Wealth management contributed 1% of
Crédit Agricole S.A.’s business lines underlying net
income Group share. (excluding the Corporate Centre division)
at end-March 2024 and by 4% to their underlying revenues.
At 31 March 2024, capital allocated to Wealth
management was €0.6 billion and risk weighted assets totalled
€6.3 billion.
The Degroof Petercam acquisition is expected to
close in mid-2024. This acquisition is expected to generate
additional net income Group share after synergies of around +€150
million to +€200 million in 2028. In 2024, acquisition-related
and integration costs are expected to total €-50 million
gross, with €-8.0 million recognised in the first quarter of
2024.
Activity of the Large Customers division
Corporate and Investment banking
(CIB) as a whole posted a record performance for the first
quarter of 2024. Asset servicing also recorded
strong business during the period.
CIB first-quarter underlying revenues rose
sharply to €1,751 million, an increase of +1.6% from the first
quarter of 2023. This growth was driven by a good performance in
financing activities, with revenues up +6.3% compared to the first
quarter of 2023 at €832 million. This was mainly due to the
strong performance of commercial banking (+10.1% compared to the
first quarter of 2023), driven by International Trade &
Transaction Banking activities (particularly cash management) and
by the development of Corporate Leveraged Finance activities. In
addition, the structured financing activities remained stable
compared to the first quarter of 2023.
Capital markets and investment banking revenues
totalled €919 million, down -2.3% compared to a high first
quarter 2023: good performance by FICC (-3.0%), whose market share
is growing, driven by Primary Credit and Securitisation activities.
Investment banking business held steady, with underlying revenues
up +1.4%, driven by Structured Equities.
Financing activities thus confirmed its leading
position in syndicated loans (#2 in France 46 and #2 in
EMEA46). Crédit Agricole CIB reaffirmed its strong
position in bond issues (#4 All bonds in EUR
Worldwide46) and was ranked #5 in Green, Social & Sustainable
bonds in EUR 47. Average regulatory VaR stood at
€11.5 million in the first quarter of 2024, down from
€13.2 million in the fourth quarter of 2023, reflecting
changes in positions and financial markets. It remained at a level
that reflected prudent risk management.

**Material supplied**
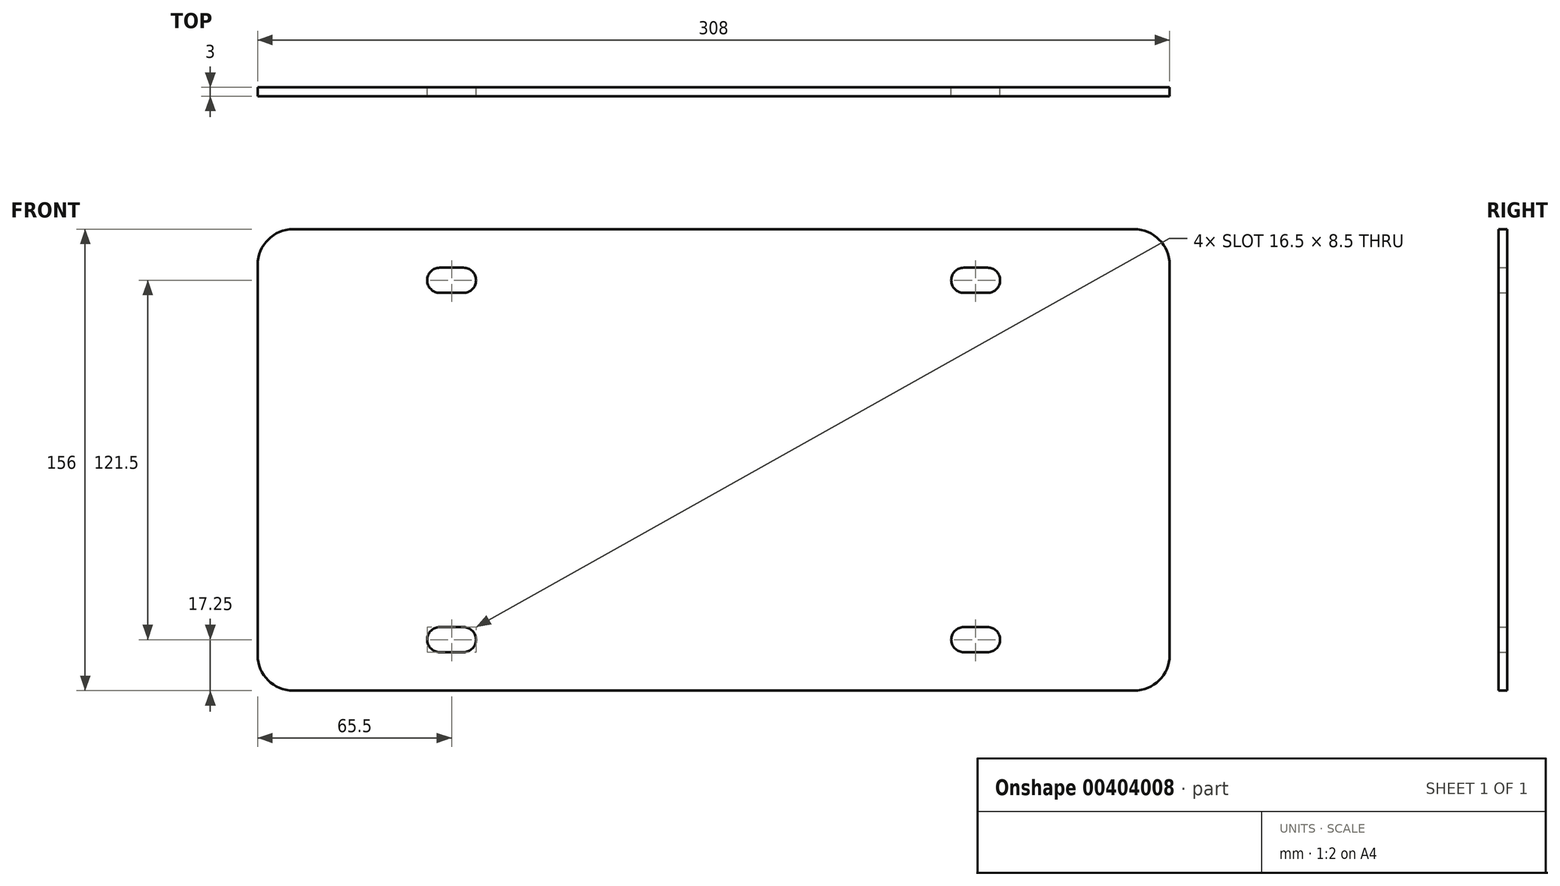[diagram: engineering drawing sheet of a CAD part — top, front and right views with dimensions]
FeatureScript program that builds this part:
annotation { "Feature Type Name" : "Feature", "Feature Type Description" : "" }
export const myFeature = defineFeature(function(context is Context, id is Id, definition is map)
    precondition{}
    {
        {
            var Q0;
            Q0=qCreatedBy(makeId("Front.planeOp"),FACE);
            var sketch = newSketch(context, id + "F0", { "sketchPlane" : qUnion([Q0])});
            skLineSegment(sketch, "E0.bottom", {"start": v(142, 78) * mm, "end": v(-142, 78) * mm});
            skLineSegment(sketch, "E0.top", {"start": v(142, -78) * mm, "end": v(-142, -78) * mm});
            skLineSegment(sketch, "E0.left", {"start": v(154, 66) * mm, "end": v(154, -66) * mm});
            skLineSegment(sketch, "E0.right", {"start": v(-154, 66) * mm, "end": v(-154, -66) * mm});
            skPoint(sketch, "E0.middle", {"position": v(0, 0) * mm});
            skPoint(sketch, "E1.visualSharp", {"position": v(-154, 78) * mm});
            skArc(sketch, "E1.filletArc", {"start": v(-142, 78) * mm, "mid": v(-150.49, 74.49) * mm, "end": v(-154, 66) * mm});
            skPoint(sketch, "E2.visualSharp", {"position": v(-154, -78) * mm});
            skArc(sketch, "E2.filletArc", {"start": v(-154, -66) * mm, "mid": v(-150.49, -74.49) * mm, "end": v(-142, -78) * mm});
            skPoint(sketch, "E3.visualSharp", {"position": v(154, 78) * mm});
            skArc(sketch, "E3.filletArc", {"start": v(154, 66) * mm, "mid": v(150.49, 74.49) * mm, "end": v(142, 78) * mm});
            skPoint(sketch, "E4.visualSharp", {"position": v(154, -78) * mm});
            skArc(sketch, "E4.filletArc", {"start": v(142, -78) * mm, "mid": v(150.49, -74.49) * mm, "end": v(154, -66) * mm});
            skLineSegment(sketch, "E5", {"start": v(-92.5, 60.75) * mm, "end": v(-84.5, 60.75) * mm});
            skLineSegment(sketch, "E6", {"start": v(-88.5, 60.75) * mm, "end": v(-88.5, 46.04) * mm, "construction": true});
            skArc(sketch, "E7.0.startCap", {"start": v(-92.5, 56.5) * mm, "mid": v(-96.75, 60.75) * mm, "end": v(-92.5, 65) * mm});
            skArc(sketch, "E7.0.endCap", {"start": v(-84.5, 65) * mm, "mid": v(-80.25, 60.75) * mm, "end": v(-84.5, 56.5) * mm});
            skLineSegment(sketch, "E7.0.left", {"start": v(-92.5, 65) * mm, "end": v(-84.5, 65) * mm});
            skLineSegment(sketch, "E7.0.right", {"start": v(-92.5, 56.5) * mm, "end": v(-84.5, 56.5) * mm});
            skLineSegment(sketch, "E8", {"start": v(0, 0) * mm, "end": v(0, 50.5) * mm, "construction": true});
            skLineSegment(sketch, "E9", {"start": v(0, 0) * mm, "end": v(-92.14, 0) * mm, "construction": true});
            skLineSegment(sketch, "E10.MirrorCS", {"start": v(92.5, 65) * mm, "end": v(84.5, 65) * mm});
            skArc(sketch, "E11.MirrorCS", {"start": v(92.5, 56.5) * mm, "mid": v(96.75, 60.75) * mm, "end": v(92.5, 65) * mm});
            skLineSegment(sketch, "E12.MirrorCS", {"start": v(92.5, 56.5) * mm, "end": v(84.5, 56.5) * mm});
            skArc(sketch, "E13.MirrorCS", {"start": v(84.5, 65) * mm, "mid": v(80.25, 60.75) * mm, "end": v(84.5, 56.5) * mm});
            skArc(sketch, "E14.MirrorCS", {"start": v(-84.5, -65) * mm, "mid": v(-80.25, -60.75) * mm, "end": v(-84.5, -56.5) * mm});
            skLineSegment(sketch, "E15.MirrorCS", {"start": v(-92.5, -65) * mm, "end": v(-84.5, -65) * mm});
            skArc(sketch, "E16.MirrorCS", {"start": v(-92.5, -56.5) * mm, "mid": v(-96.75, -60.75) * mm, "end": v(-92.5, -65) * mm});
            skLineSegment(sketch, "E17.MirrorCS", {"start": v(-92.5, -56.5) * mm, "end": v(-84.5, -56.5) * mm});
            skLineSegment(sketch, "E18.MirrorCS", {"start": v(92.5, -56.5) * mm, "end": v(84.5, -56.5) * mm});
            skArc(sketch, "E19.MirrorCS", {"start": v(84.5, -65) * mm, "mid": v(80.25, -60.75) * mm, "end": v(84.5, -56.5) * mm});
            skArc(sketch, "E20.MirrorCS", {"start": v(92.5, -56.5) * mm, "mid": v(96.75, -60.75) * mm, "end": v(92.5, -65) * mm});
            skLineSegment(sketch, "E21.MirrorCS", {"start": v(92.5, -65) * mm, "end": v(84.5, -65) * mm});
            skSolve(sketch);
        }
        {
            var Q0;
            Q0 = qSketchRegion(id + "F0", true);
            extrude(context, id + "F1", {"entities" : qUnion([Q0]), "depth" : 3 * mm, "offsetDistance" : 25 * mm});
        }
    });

==

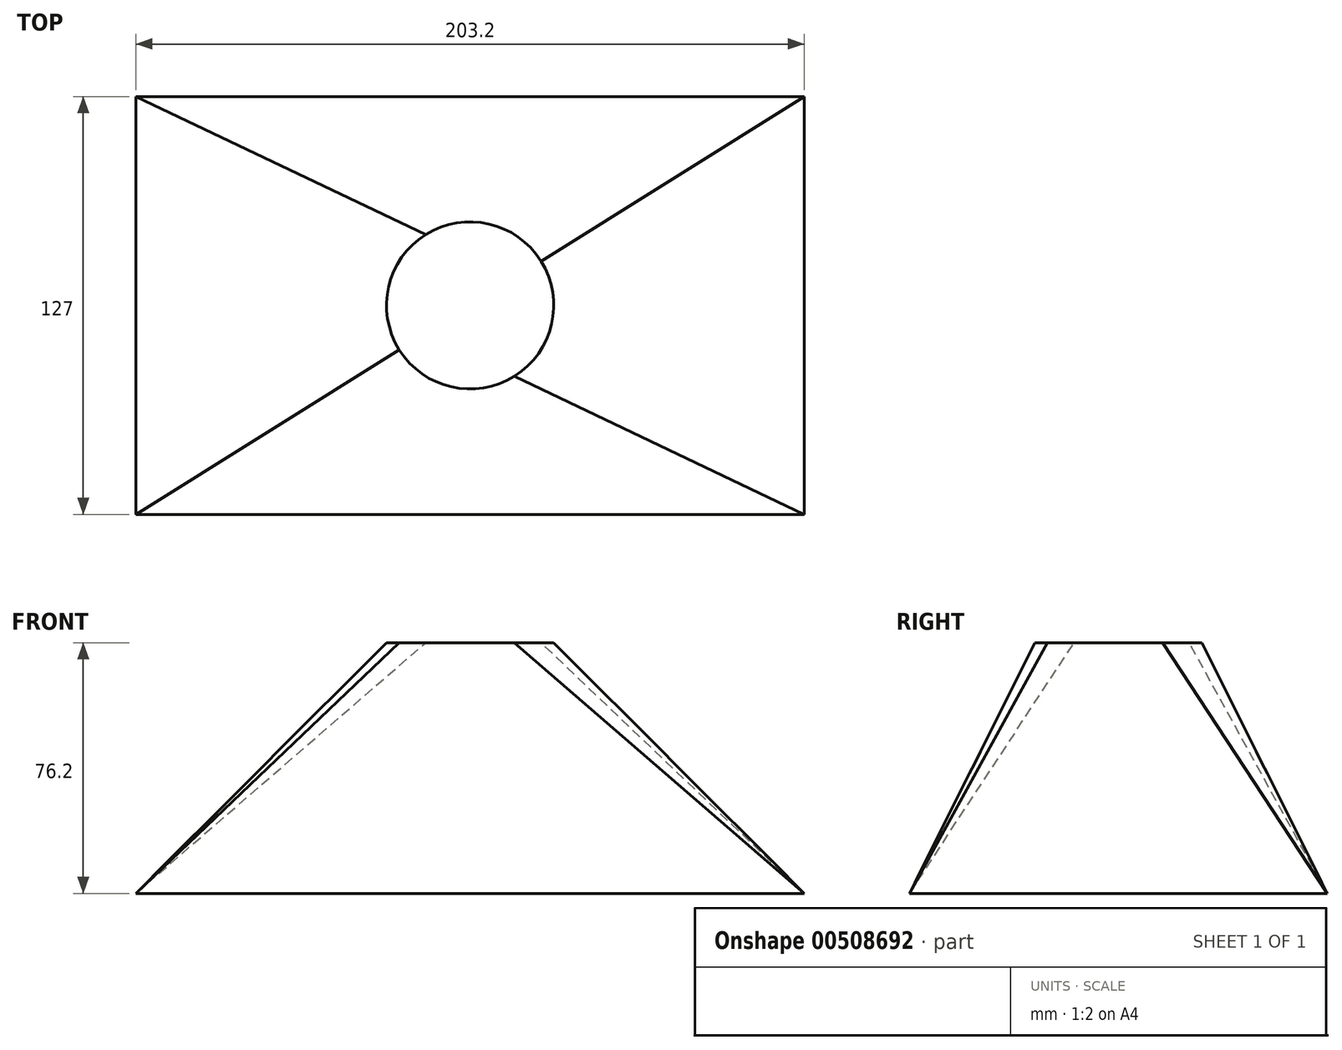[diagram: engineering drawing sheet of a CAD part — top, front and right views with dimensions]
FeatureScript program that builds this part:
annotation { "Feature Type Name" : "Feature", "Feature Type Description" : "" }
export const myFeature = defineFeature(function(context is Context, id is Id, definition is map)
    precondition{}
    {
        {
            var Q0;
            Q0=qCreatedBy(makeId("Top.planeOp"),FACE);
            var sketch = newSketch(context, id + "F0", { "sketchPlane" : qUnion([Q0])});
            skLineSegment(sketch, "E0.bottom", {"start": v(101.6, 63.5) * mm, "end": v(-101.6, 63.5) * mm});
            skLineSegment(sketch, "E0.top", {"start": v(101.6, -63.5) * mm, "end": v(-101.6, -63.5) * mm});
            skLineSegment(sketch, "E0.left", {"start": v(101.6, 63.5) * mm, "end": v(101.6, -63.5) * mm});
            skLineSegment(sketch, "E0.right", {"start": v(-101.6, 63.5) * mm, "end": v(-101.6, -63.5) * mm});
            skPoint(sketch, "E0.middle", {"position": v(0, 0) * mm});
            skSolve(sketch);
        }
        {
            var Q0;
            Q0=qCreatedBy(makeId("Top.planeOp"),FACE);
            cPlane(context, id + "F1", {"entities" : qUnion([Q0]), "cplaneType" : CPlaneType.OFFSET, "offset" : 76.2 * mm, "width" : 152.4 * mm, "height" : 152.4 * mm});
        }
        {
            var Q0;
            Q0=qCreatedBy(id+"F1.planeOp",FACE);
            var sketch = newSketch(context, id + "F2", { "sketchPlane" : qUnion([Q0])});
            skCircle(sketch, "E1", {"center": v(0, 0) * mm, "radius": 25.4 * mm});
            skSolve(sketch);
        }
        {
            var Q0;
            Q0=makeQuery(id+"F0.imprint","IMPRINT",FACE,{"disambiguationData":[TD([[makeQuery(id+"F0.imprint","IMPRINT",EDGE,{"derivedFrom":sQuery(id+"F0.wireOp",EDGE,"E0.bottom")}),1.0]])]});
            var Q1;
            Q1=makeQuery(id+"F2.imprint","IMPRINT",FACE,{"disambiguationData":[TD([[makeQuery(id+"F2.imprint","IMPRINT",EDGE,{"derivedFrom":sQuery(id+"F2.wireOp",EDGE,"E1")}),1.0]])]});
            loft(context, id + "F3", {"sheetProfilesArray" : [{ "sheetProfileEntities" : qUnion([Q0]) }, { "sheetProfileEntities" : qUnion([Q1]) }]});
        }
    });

---

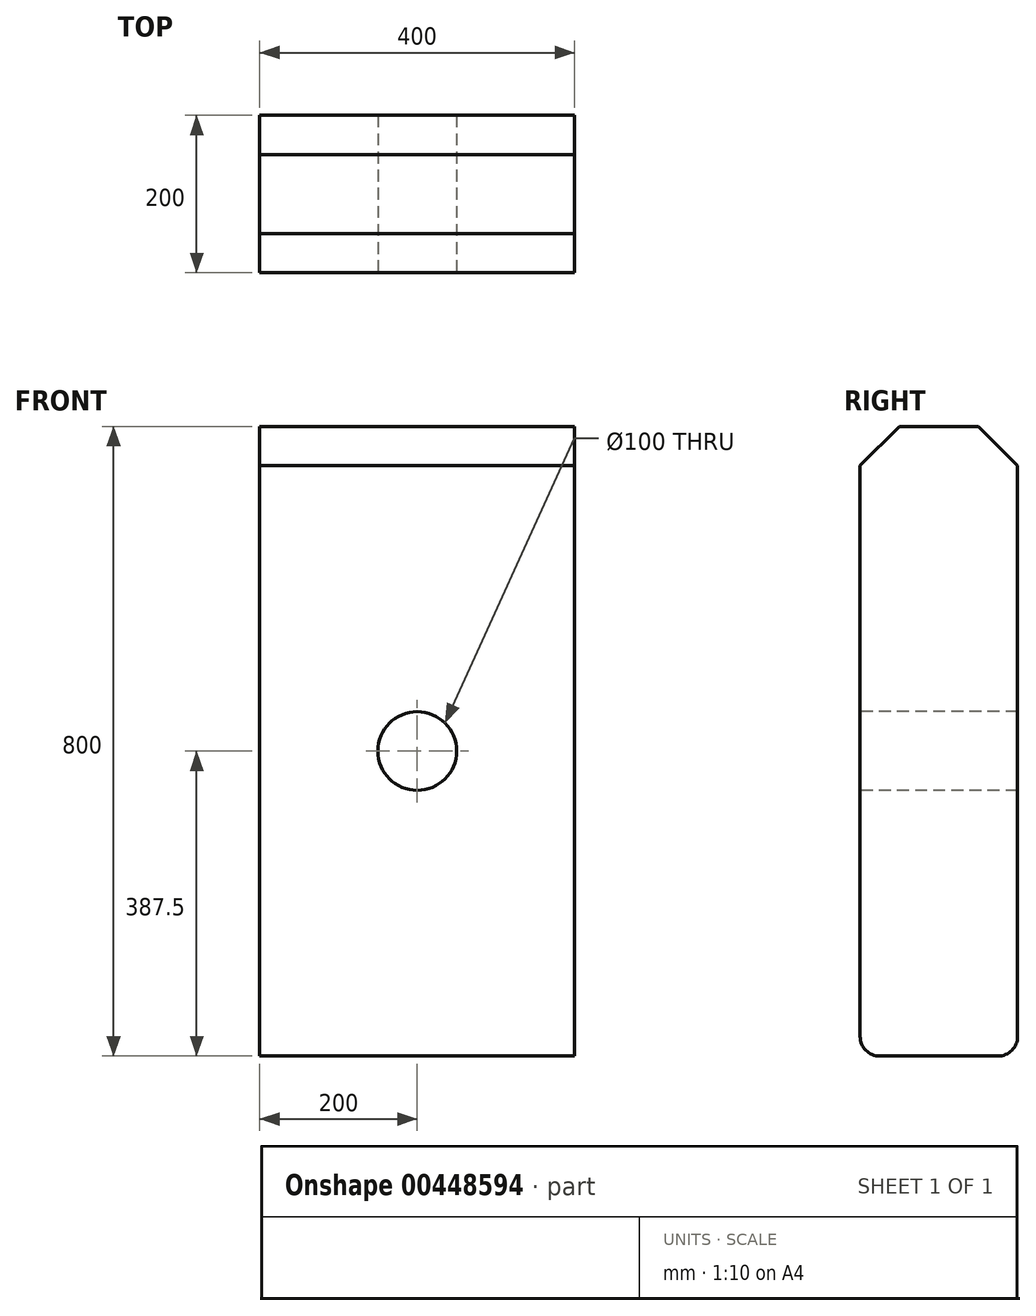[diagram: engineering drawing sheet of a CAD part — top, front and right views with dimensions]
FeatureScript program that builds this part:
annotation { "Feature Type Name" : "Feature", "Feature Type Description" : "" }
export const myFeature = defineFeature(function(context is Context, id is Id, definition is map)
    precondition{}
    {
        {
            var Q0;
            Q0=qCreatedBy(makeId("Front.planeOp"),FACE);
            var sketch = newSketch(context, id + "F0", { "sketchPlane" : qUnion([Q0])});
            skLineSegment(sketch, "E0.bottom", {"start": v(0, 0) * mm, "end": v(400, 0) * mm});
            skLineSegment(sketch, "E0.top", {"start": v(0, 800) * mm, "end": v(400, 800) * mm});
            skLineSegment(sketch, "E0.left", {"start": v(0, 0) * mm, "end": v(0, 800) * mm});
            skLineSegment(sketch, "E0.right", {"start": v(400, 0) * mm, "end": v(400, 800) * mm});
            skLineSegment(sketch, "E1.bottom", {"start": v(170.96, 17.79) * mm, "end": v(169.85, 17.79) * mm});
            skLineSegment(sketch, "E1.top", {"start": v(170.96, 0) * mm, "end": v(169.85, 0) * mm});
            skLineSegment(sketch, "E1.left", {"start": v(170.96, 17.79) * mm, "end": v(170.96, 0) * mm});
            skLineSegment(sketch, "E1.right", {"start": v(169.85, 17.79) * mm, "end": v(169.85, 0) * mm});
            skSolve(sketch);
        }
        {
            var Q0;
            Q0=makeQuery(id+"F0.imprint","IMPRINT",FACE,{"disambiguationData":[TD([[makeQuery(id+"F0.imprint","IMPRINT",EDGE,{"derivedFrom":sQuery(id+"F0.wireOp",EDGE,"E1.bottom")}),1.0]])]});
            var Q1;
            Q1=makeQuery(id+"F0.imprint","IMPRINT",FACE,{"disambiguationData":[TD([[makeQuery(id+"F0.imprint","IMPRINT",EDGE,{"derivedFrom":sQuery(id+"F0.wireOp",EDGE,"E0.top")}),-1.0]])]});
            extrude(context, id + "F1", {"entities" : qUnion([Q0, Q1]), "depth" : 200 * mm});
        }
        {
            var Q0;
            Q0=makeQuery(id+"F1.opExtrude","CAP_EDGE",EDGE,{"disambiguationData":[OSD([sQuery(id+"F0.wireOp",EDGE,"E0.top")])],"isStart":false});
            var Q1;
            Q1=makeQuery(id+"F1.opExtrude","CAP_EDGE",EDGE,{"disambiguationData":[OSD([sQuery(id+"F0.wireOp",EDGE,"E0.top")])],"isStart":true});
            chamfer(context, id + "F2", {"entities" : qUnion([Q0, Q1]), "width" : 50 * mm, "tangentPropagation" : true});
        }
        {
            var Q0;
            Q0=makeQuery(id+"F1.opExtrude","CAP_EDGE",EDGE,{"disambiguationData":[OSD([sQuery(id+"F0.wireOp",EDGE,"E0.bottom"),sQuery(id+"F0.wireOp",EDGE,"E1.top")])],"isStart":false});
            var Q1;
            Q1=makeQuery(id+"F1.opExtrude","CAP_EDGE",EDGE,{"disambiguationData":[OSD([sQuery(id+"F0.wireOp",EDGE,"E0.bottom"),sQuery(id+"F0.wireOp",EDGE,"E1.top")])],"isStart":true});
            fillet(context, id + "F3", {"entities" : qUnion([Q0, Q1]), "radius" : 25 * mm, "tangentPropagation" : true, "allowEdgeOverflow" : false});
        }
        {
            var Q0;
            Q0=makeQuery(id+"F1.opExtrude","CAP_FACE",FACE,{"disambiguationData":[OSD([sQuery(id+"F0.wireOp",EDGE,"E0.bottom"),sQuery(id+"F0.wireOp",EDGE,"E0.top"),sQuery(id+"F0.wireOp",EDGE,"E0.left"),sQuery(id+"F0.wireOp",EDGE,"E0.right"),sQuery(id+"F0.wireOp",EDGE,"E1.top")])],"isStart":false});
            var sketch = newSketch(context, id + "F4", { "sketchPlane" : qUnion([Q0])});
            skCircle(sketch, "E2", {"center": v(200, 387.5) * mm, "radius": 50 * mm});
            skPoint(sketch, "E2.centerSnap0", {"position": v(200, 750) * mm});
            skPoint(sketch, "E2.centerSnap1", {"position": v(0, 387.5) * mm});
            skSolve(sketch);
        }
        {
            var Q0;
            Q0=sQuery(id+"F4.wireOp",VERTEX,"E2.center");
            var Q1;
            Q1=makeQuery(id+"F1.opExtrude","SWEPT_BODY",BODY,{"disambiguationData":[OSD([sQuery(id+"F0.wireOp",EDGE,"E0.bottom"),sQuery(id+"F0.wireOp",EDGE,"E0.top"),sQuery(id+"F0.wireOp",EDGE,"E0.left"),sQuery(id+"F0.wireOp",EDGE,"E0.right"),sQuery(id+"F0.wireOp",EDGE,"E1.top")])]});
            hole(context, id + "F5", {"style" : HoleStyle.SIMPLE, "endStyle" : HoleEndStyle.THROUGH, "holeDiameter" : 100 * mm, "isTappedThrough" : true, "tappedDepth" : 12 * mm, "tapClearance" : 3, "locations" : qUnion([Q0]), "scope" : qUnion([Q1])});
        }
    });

**Task list**
1. Translate the sentence "Asset servicing also recorded strong business during the period." from the financial results text into Spanish.
2. Update the financial results text by replacing "record performance" with "solid performance", beginning at the words "Activity of the" and stopping after "during the period.".
The items have nothing to do with the text.

**Solutions by task**
1. Los servicios de custodia de activos también registraron una sólida actividad durante el período.

2.
Activity of the Large Customers division
Corporate and Investment banking
(CIB) as a whole posted a solid performance for the first
quarter of 2024. Asset servicing also recorded
strong business during the period.